But it was the man himself, with his extraordinary personality, who fascinated Dorothy. He was standing with his hands behind his back and his legs apart, talking to the sulky, uncompromising half-breed who had brought her there. He was not more than three feet in height, and he seemed all head and body. His arms were abnormally long and muscular. He had a dark shock head of hair, and his little black moustache was carefully waxed. His forehead was low and broad, and his aquiline nose, like his jet-black, almond-shaped eyes, betrayed an Indian ancestor. His face betokened intelligence, conceit, and a keen sense of sardonic humour; still, there was nothing in it positively forbidding. To those whom he took a fancy to, he was doubtless loyal and kind, albeit his temperament was of a fiery and volatile nature. In this he showed the Gallic side of his origin. It was very evident that, despite his inconsiderable size, his hulking and sulky neighbour stood in considerable awe of him.

"Pshaw! Idiot! Pudding-head!" he was saying. "But it is like to as many Muskymote dogs you are—let one get down and all the others attack him. What, I ask, did your Riel do for you in '70? Did he not show the soles of the moccasins he had not paid for as soon as he heard that the red-coats were close to Fort Garry, and make for the States? Bah, you fools, and he will do so again—if he gets the chance! But he will not, mark my words, Bastien Lagrange; this time the red-coats will catch him, and he and you—yes, you, you chuckle-head—will hang all in a row at the end of long ropes in the square at Regina until you are dead, dead, dead! Think of it, Lagrange, what a great big ugly bloated corpse you'll make hanging by the neck after your toes have stopped twitching, twitching, and your face is a beautiful blue. Eh? Bien! is not that so, blockhead?"

And the dwarf grinned and chuckled in such a bloodthirsty and anticipating fashion that the girl shuddered.

Bastien Lagrange did not seem to relish the prospect, and his shifty eyes roamed round the walls.

"But the red-coats, how can they come?" he weakly asked. "Where are they, the soldiers of the Great Mother? Riel has said that those stories of the cities over seas and the many red-coats are all lies, and that the Lord will smite the Police and those that are in the country with the anthrax that kills the cattle in the spring. Riel swears to that, for St. Peter appeared to him and told him so. He said so himself!"

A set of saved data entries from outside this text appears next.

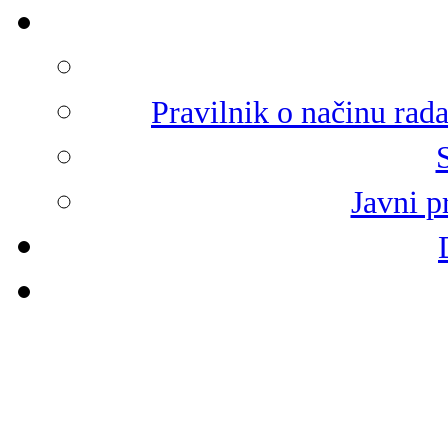
Pravilnik o načinu rad
Javni p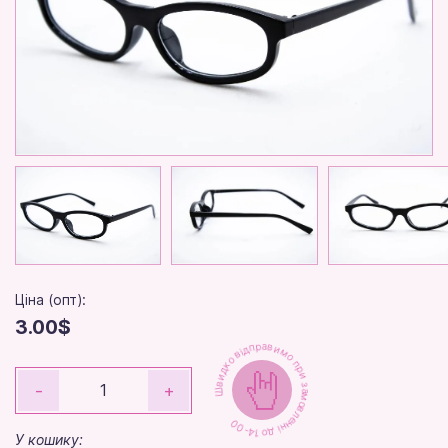
Ціна (опт):
3.00$
Швидко відправимо при замовленні до 14-00
-
+
У кошику: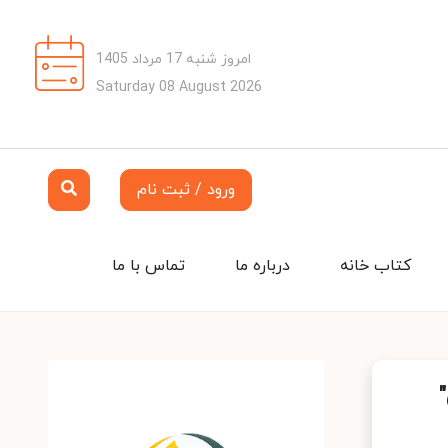
امروز شنبه 17 مرداد 1405
Saturday 08 August 2026
ورود / ثبت نام
کتاب خانه
درباره ما
تماس با ما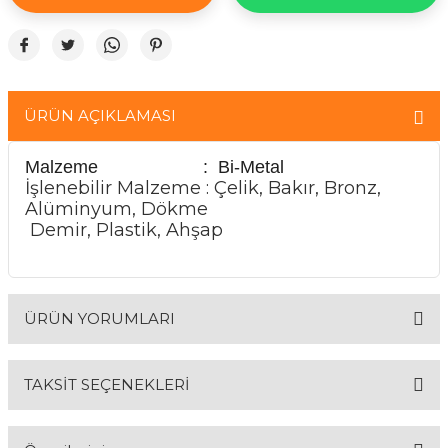
& Keskiler
ÜRÜN AÇIKLAMASI
ı & Bijon Anahtarları
Malzeme : Bi-Metal
İşlenebilir Malzeme : Çelik, Bakır, Bronz,
Alüminyum, Dökme
 & Atölye Dolapları
Demir, Plastik, Ahşap
ÜRÜN YORUMLARI
TAKSİT SEÇENEKLERİ
Bu ürüne ilk yorumu siz yapın!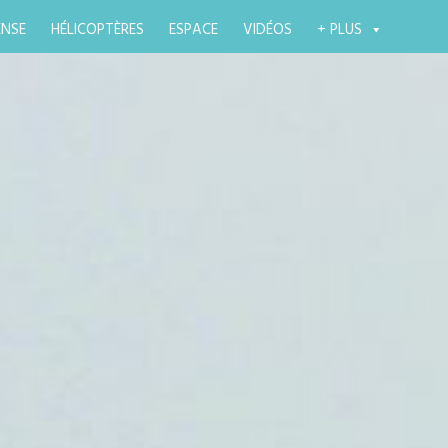
ENSE
HÉLICOPTÈRES
ESPACE
VIDÉOS
+ PLUS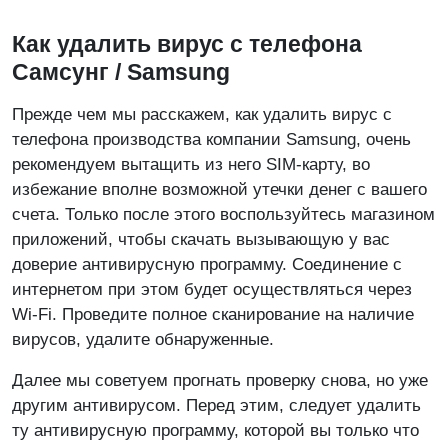
Как удалить вирус с телефона
Самсунг / Samsung
Прежде чем мы расскажем, как удалить вирус с
телефона производства компании Samsung, очень
рекомендуем вытащить из него SIM-карту, во
избежание вполне возможной утечки денег с вашего
счета. Только после этого воспользуйтесь магазином
приложений, чтобы скачать вызывающую у вас
доверие антивирусную программу. Соединение с
интернетом при этом будет осуществляться через
Wi-Fi. Проведите полное сканирование на наличие
вирусов, удалите обнаруженные.
Далее мы советуем прогнать проверку снова, но уже
другим антивирусом. Перед этим, следует удалить
ту антивирусную программу, которой вы только что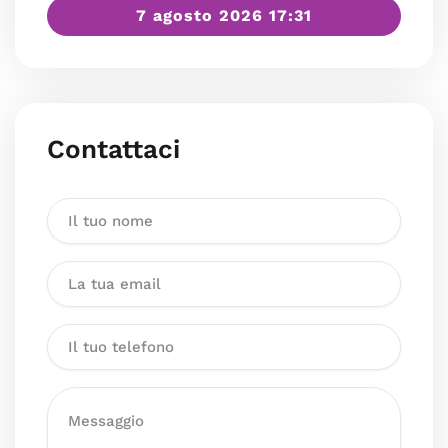
7 agosto 2026 17:31
Contattaci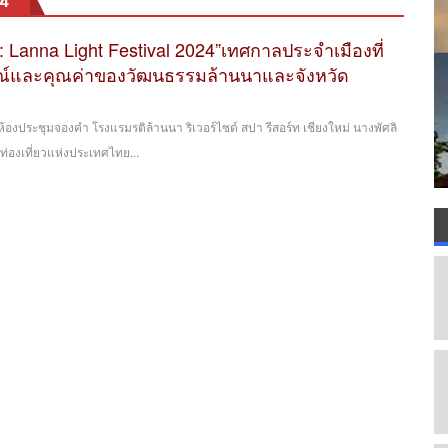
24”
: Lanna Light Festival 2024”เทศกาลประจำเมืองที่
ษณ์และคุณค่าของวัฒนธรรมล้านนาและจังหวัด
่ห้องประชุมจองคำ โรงแรมรติล้านนา ริเวอร์ไซด์ สปา รีสอร์ท เชียงใหม่ นางพัศลิ
ท่องเที่ยวแห่งประเทศไทย...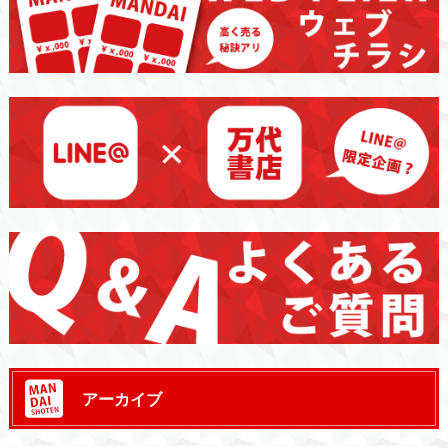
アーカイブ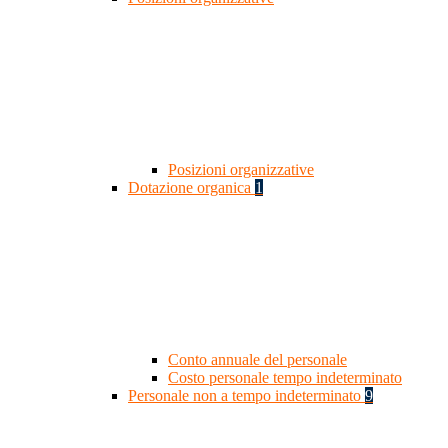
Posizioni organizzative
Dotazione organica
1
Conto annuale del personale
Costo personale tempo indeterminato
Personale non a tempo indeterminato
9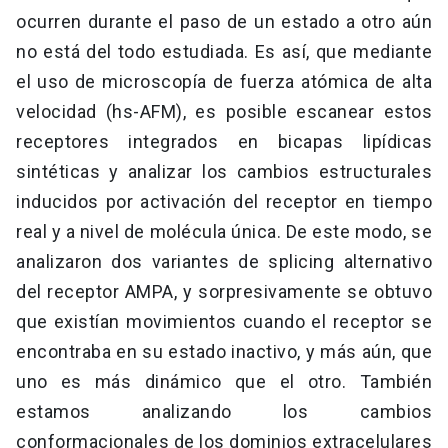
ocurren durante el paso de un estado a otro aún
no está del todo estudiada. Es así, que mediante
el uso de microscopía de fuerza atómica de alta
velocidad (hs-AFM), es posible escanear estos
receptores integrados en bicapas lipídicas
sintéticas y analizar los cambios estructurales
inducidos por activación del receptor en tiempo
real y a nivel de molécula única. De este modo, se
analizaron dos variantes de splicing alternativo
del receptor AMPA, y sorpresivamente se obtuvo
que existían movimientos cuando el receptor se
encontraba en su estado inactivo, y más aún, que
uno es más dinámico que el otro. También
estamos analizando los cambios
conformacionales de los dominios extracelulares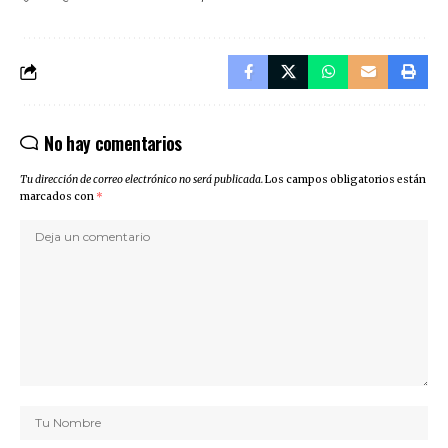
No hay comentarios
Tu dirección de correo electrónico no será publicada.
Los campos obligatorios están
marcados con
*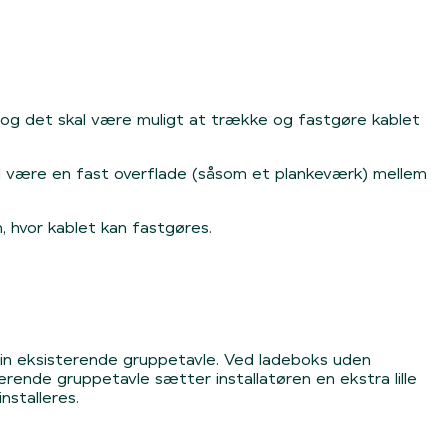
l, og det skal være muligt at trække og fastgøre kablet
al være en fast overflade (såsom et plankeværk) mellem
, hvor kablet kan fastgøres.
din eksisterende gruppetavle. Ved ladeboks uden
rende gruppetavle sætter installatøren en ekstra lille
nstalleres.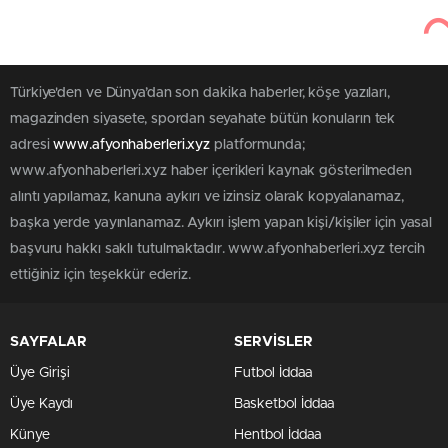
Türkiye'den ve Dünya’dan son dakika haberler, köşe yazıları,
magazinden siyasete, spordan seyahate bütün konuların tek
adresi
www.afyonhaberleri.xyz
platformunda;
www.afyonhaberleri.xyz haber içerikleri kaynak gösterilmeden
alıntı yapılamaz, kanuna aykırı ve izinsiz olarak kopyalanamaz,
başka yerde yayınlanamaz. Aykırı işlem yapan kişi/kişiler için yasal
başvuru hakkı saklı tutulmaktadır. www.afyonhaberleri.xyz tercih
ettiğiniz için teşekkür ederiz.
SAYFALAR
SERVİSLER
Üye Girişi
Futbol İddaa
Üye Kaydı
Basketbol İddaa
Künye
Hentbol İddaa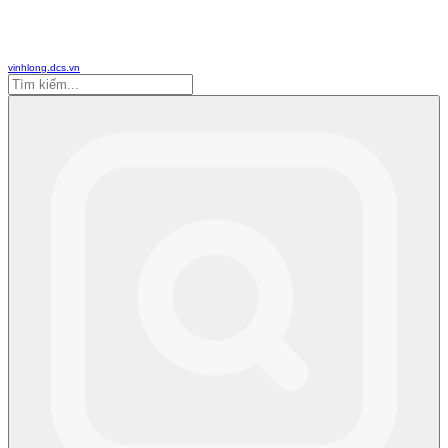
vinhlong.dcs.vn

"Bah, idiot!" retorted Pepin, "if it is that Riel is on such friendly terms with St. Peter, and the Lord is going to do such wonderful things for him, why does not the Saint give his messengers enough in advance for them to pay the poor men who make for them the moccasins they wear? Why does he suffer them to steal from their own people? Pshaw, it is the same old tale, the same old game from all time, from Mahomet to the present down-at-heel! But courage, mon cher Bastien! I will come and see you ch-chk, ch-chk!"—he elongated and twisted his neck, at the same time turning his eyes upwards in a horrible fashion—"while your feet go so … so,"—he described a species of pas-seul with his toes. "Is that not so, Antoine? Eh?—you beauty, you?" and here he gave the great bear, that had been gravely sitting on its haunches watching him like an attendant spirit, a sudden and affectionate kick.

To Dorothy's horror the great brute made a quick snap at him, which, however, only served to intensely amuse Pepin, for he skilfully evaded it, and, seizing his stick, at once began to dance up and down. The cunning little black eyes of the beast watched him apprehensively and resentfully.

"Aha, Antoine!" he cried. "Git up, you lazy one, and dance! Houp-la!"—the huge brute stood up on its hind legs—"Now, then, Bastien, pick up that fiddle and play. That's it, piff-poum—piff-poum! Houp-la! piff-poum!" and in another minute the man and the bear were dancing opposite each other. It was a weird and uncanny sight, the grotesque dwarf, with his face flushed and his hair on end, capering about and kicking with his pigmy legs, and the bear with uncouth waddles waltzing round and round, its movements every now and again being accelerated by a judicious dig in the ribs from Pepin's stick. Bastien Lagrange fiddled away as if for dear life, and the old dame, her face beaming with pride and admiration, clapped her hands in time to the music. Every minute or two she would glance from her son to Dorothy's face to note what impression such a gallant sight had made.

"Is it not magnifique? Is he not splendid?" she asked the girl.

"He is indeed wonderful," replied Dorothy, truthfully enough.